Les tempêtes de 1990 provoquèrent des dégâts catastrophiques dans les forêts de la région. Il fallait évacuer le chablis pour faire revivre la forêt. La gare d’Apach, très bien située géographiquement, sut saisir cette opportunité. Un trafic volumineux, qui devait durer une demi-douzaine d’années, redonna à la gare une activité forte.

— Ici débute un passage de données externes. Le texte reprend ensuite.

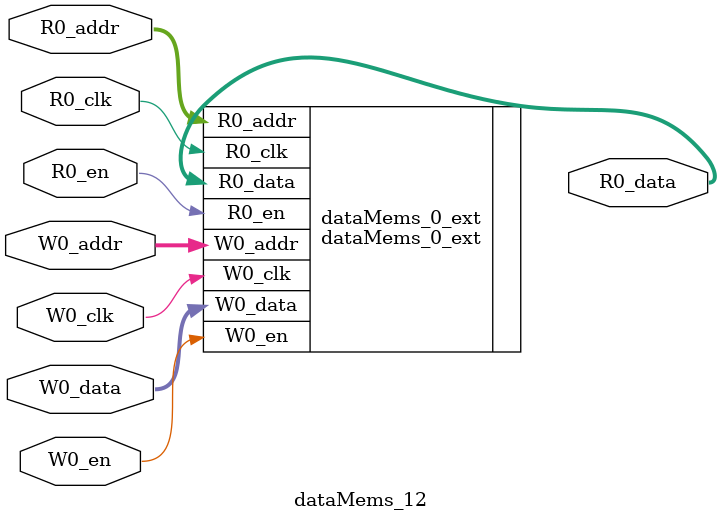
<source format=sv>
`ifndef RANDOMIZE
  `ifdef RANDOMIZE_REG_INIT
    `define RANDOMIZE
  `endif // RANDOMIZE_REG_INIT
`endif // not def RANDOMIZE
`ifndef RANDOMIZE
  `ifdef RANDOMIZE_MEM_INIT
    `define RANDOMIZE
  `endif // RANDOMIZE_MEM_INIT
`endif // not def RANDOMIZE

`ifndef RANDOM
  `define RANDOM $random
`endif // not def RANDOM

// Users can define 'PRINTF_COND' to add an extra gate to prints.
`ifndef PRINTF_COND_
  `ifdef PRINTF_COND
    `define PRINTF_COND_ (`PRINTF_COND)
  `else  // PRINTF_COND
    `define PRINTF_COND_ 1
  `endif // PRINTF_COND
`endif // not def PRINTF_COND_

// Users can define 'ASSERT_VERBOSE_COND' to add an extra gate to assert error printing.
`ifndef ASSERT_VERBOSE_COND_
  `ifdef ASSERT_VERBOSE_COND
    `define ASSERT_VERBOSE_COND_ (`ASSERT_VERBOSE_COND)
  `else  // ASSERT_VERBOSE_COND
    `define ASSERT_VERBOSE_COND_ 1
  `endif // ASSERT_VERBOSE_COND
`endif // not def ASSERT_VERBOSE_COND_

// Users can define 'STOP_COND' to add an extra gate to stop conditions.
`ifndef STOP_COND_
  `ifdef STOP_COND
    `define STOP_COND_ (`STOP_COND)
  `else  // STOP_COND
    `define STOP_COND_ 1
  `endif // STOP_COND
`endif // not def STOP_COND_

// Users can define INIT_RANDOM as general code that gets injected into the
// initializer block for modules with registers.
`ifndef INIT_RANDOM
  `define INIT_RANDOM
`endif // not def INIT_RANDOM

// If using random initialization, you can also define RANDOMIZE_DELAY to
// customize the delay used, otherwise 0.002 is used.
`ifndef RANDOMIZE_DELAY
  `define RANDOMIZE_DELAY 0.002
`endif // not def RANDOMIZE_DELAY

// Define INIT_RANDOM_PROLOG_ for use in our modules below.
`ifndef INIT_RANDOM_PROLOG_
  `ifdef RANDOMIZE
    `ifdef VERILATOR
      `define INIT_RANDOM_PROLOG_ `INIT_RANDOM
    `else  // VERILATOR
      `define INIT_RANDOM_PROLOG_ `INIT_RANDOM #`RANDOMIZE_DELAY begin end
    `endif // VERILATOR
  `else  // RANDOMIZE
    `define INIT_RANDOM_PROLOG_
  `endif // RANDOMIZE
`endif // not def INIT_RANDOM_PROLOG_

// Include register initializers in init blocks unless synthesis is set
`ifndef SYNTHESIS
  `ifndef ENABLE_INITIAL_REG_
    `define ENABLE_INITIAL_REG_
  `endif // not def ENABLE_INITIAL_REG_
`endif // not def SYNTHESIS

// Include rmemory initializers in init blocks unless synthesis is set
`ifndef SYNTHESIS
  `ifndef ENABLE_INITIAL_MEM_
    `define ENABLE_INITIAL_MEM_
  `endif // not def ENABLE_INITIAL_MEM_
`endif // not def SYNTHESIS

module dataMems_12(	// @[generators/ara/src/main/scala/UnsafeAXI4ToTL.scala:365:62]
  input  [4:0]   R0_addr,
  input          R0_en,
  input          R0_clk,
  output [258:0] R0_data,
  input  [4:0]   W0_addr,
  input          W0_en,
  input          W0_clk,
  input  [258:0] W0_data
);

  dataMems_0_ext dataMems_0_ext (	// @[generators/ara/src/main/scala/UnsafeAXI4ToTL.scala:365:62]
    .R0_addr (R0_addr),
    .R0_en   (R0_en),
    .R0_clk  (R0_clk),
    .R0_data (R0_data),
    .W0_addr (W0_addr),
    .W0_en   (W0_en),
    .W0_clk  (W0_clk),
    .W0_data (W0_data)
  );
endmodule


</source>
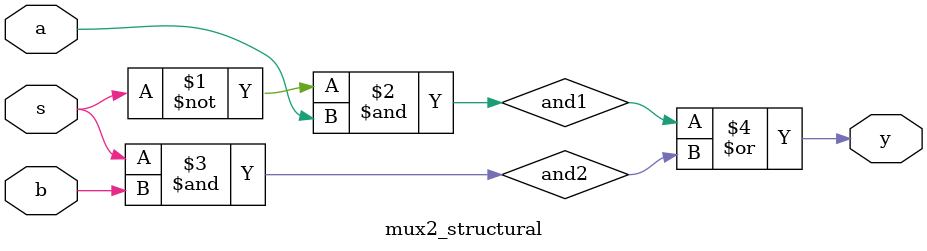
<source format=sv>
module mux2_structural (output logic y, input logic a, b, s);

// Write HDL here




wire and1;
wire and2;



assign and1 = ~s & a;
assign and2 = s & b;
assign y = and1 | and2;

endmodule
</source>
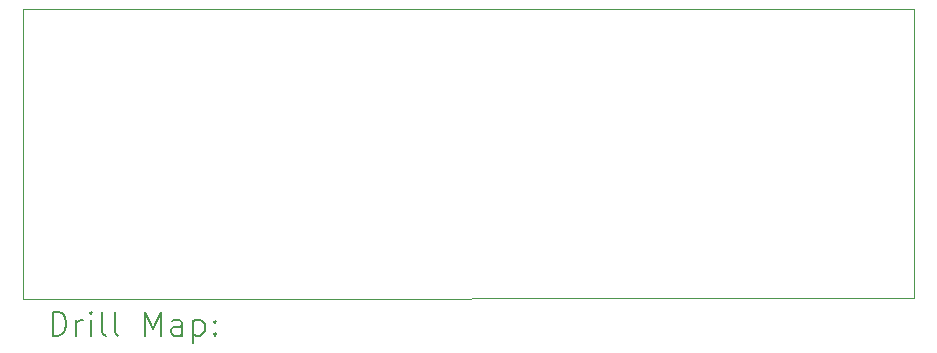
<source format=gbr>
%TF.GenerationSoftware,KiCad,Pcbnew,6.0.11-2627ca5db0~126~ubuntu20.04.1*%
%TF.CreationDate,2023-10-30T14:57:06+01:00*%
%TF.ProjectId,usb-interface,7573622d-696e-4746-9572-666163652e6b,rev?*%
%TF.SameCoordinates,Original*%
%TF.FileFunction,Drillmap*%
%TF.FilePolarity,Positive*%
%FSLAX45Y45*%
G04 Gerber Fmt 4.5, Leading zero omitted, Abs format (unit mm)*
G04 Created by KiCad (PCBNEW 6.0.11-2627ca5db0~126~ubuntu20.04.1) date 2023-10-30 14:57:06*
%MOMM*%
%LPD*%
G01*
G04 APERTURE LIST*
%ADD10C,0.050000*%
%ADD11C,0.200000*%
G04 APERTURE END LIST*
D10*
X9750000Y-6995000D02*
X2200000Y-7000000D01*
X2200000Y-7000000D02*
X2200000Y-9450000D01*
X9750000Y-9445000D02*
X9750000Y-6995000D01*
X2200000Y-9450000D02*
X9750000Y-9445000D01*
D11*
X2455119Y-9762976D02*
X2455119Y-9562976D01*
X2502738Y-9562976D01*
X2531310Y-9572500D01*
X2550357Y-9591548D01*
X2559881Y-9610595D01*
X2569405Y-9648690D01*
X2569405Y-9677262D01*
X2559881Y-9715357D01*
X2550357Y-9734405D01*
X2531310Y-9753452D01*
X2502738Y-9762976D01*
X2455119Y-9762976D01*
X2655119Y-9762976D02*
X2655119Y-9629643D01*
X2655119Y-9667738D02*
X2664643Y-9648690D01*
X2674167Y-9639167D01*
X2693214Y-9629643D01*
X2712262Y-9629643D01*
X2778929Y-9762976D02*
X2778929Y-9629643D01*
X2778929Y-9562976D02*
X2769405Y-9572500D01*
X2778929Y-9582024D01*
X2788452Y-9572500D01*
X2778929Y-9562976D01*
X2778929Y-9582024D01*
X2902738Y-9762976D02*
X2883690Y-9753452D01*
X2874167Y-9734405D01*
X2874167Y-9562976D01*
X3007500Y-9762976D02*
X2988452Y-9753452D01*
X2978928Y-9734405D01*
X2978928Y-9562976D01*
X3236071Y-9762976D02*
X3236071Y-9562976D01*
X3302738Y-9705833D01*
X3369405Y-9562976D01*
X3369405Y-9762976D01*
X3550357Y-9762976D02*
X3550357Y-9658214D01*
X3540833Y-9639167D01*
X3521786Y-9629643D01*
X3483690Y-9629643D01*
X3464643Y-9639167D01*
X3550357Y-9753452D02*
X3531309Y-9762976D01*
X3483690Y-9762976D01*
X3464643Y-9753452D01*
X3455119Y-9734405D01*
X3455119Y-9715357D01*
X3464643Y-9696310D01*
X3483690Y-9686786D01*
X3531309Y-9686786D01*
X3550357Y-9677262D01*
X3645595Y-9629643D02*
X3645595Y-9829643D01*
X3645595Y-9639167D02*
X3664643Y-9629643D01*
X3702738Y-9629643D01*
X3721786Y-9639167D01*
X3731309Y-9648690D01*
X3740833Y-9667738D01*
X3740833Y-9724881D01*
X3731309Y-9743929D01*
X3721786Y-9753452D01*
X3702738Y-9762976D01*
X3664643Y-9762976D01*
X3645595Y-9753452D01*
X3826548Y-9743929D02*
X3836071Y-9753452D01*
X3826548Y-9762976D01*
X3817024Y-9753452D01*
X3826548Y-9743929D01*
X3826548Y-9762976D01*
X3826548Y-9639167D02*
X3836071Y-9648690D01*
X3826548Y-9658214D01*
X3817024Y-9648690D01*
X3826548Y-9639167D01*
X3826548Y-9658214D01*
M02*

</source>
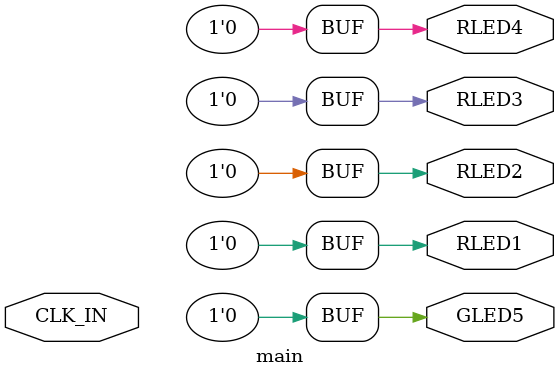
<source format=v>
module main(input CLK_IN, output GLED5, output RLED1, output RLED2, output RLED3, output RLED4);
localparam COUNTER_WIDTH = 24;
 // 2^24 = 16 million or so, approx 0.75 Hz with 12 MHz clock.
reg [COUNTER_WIDTH-1:0] counter;
 always @(posedge CLK_IN)
 counter <= counter + 1;
assign GLED5 = 0; // MSB
 assign RLED1 = 0;
 assign RLED2 = 0;
 assign RLED3 = 0;
 assign RLED4 = 0;
 
endmodule
</source>
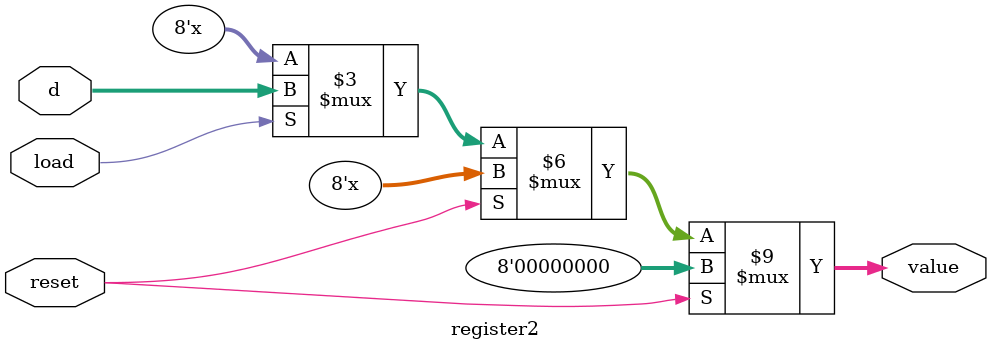
<source format=v>
module register2 (load, d, value,reset);
input load;
input [7:0] d;
input reset;
output reg [7:0] value;

always @ (d or load or reset)
begin
if(reset)
value = 8'b00000000;
else
if(load) value = d;
end

endmodule

</source>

Il y eut d’une part un trafic de copeaux, en wagons isolés ou en trains complets pour la région parisienne. D’autre part des wagons et des trains complets de bois, hêtres et résineux essentiellement à destination de l’Italie. La gare était devenue rapidement un vaste chantier forestier et il fallut mettre en place toute une organisation pour faire face à ce trafic nouveau et permettre à un maximum de chargeurs d’obtenir satisfaction. La gare était saturée et dans la cour de débord les déchets forestiers jonchaient le sol sur trente centimètres. Ce type de transport nécessitait une rotation du matériel vide sans faille qui mit la gare fortement à contribution. La tâche pas toujours aisée fut menée à son terme. Apach devenait une des gares-bois les plus importantes de France pour ne pas dire la première.

 

Le 16 juin 1992, pour la circulation du 200 ième train complet de bois, une fête unique dans son genre fut organisée sur l’emplacement même où l’on chargeait les copeaux. Un vaste chapiteau y avait été dressé accueillant tous les agents de la gare et les nombreux invités concernés de loin ou de près par le trafic de bois.

 

   

Une gare attachante

  Ces quelques pages ne donnent qu’un faible éclairage de l’histoire de la gare d’Apach, une histoire qui dure depuis 125 ans ; une gare au passé bien particulier qui s’étire dans la pittoresque vallée de la Moselle, bordée de coteaux et de vignobles. Mais l’histoire de la gare est aussi celle de plusieurs générations de cheminots qui se sont succédé, qui ont aimé leur métier et l’ont exercé avec compétence et fierté dans des conditions souvent difficiles, conservant au fond d’eux des souvenirs qui sont autant d’anecdotes inédites.

 

L’atmosphère bruyante où l’odeur de graisse et de pétrole se mêlait aux  panaches de fumée des machines à vapeur comparée à celle plus silencieuse des machines électriques , de la signalisation automatique et des ordinateurs offre un contraste saisissant. La gare d’Apach a changé en même temps que le monde…

 

Et l’avenir ? Le mode de transport ferroviaire dispose d’atouts majeurs et fait l’objet de bien des réflexions de la part de nos gouvernants. On parle souvent du report des camions sur le rail, de la nécessité de soulager le réseau routier au profit  du réseau ferroviaire non saturé, d’encouragement au trafic transfrontalier et de développement des infrastructures à dimension européenne.

 

 Gageons que l’avenir de la  gare d’Apach, qui compte encore un effectif de 39 agents,  restera un maillon fort dans l’imposante chaîne des gares de la SNCF. Un avenir forcément bien différent de son passé.